# Exercise description
Go through the records and show each line where the word "силу" occurs.

# Data extract

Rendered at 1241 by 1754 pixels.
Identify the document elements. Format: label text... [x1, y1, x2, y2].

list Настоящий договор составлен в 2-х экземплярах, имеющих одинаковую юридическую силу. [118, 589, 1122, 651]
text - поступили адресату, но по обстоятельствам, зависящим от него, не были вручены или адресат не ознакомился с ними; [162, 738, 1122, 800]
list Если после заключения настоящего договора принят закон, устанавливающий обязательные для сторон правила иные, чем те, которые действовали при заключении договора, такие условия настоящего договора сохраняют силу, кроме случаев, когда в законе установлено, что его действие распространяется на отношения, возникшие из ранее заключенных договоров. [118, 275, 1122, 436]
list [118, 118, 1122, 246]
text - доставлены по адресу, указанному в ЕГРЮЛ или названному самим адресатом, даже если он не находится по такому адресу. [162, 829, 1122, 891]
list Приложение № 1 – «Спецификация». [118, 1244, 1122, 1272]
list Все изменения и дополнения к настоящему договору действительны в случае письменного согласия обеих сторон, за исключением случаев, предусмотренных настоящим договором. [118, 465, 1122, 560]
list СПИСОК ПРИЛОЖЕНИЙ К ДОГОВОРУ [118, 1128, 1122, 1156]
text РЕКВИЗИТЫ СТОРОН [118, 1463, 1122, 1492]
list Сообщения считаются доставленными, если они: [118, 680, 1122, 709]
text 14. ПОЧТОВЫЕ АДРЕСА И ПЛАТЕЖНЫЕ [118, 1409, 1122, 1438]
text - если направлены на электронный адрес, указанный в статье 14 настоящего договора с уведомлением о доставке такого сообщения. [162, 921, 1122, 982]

# Answer for this exercise
list Настоящий договор составлен в 2-х экземплярах, имеющих одинаковую юридическую силу. [118, 589, 1122, 651]
list Если после заключения настоящего договора принят закон, устанавливающий обязательные для сторон правила иные, чем те, которые действовали при заключении договора, такие условия настоящего договора сохраняют силу, кроме случаев, когда в законе установлено, что его действие распространяется на отношения, возникшие из ранее заключенных договоров. [118, 275, 1122, 436]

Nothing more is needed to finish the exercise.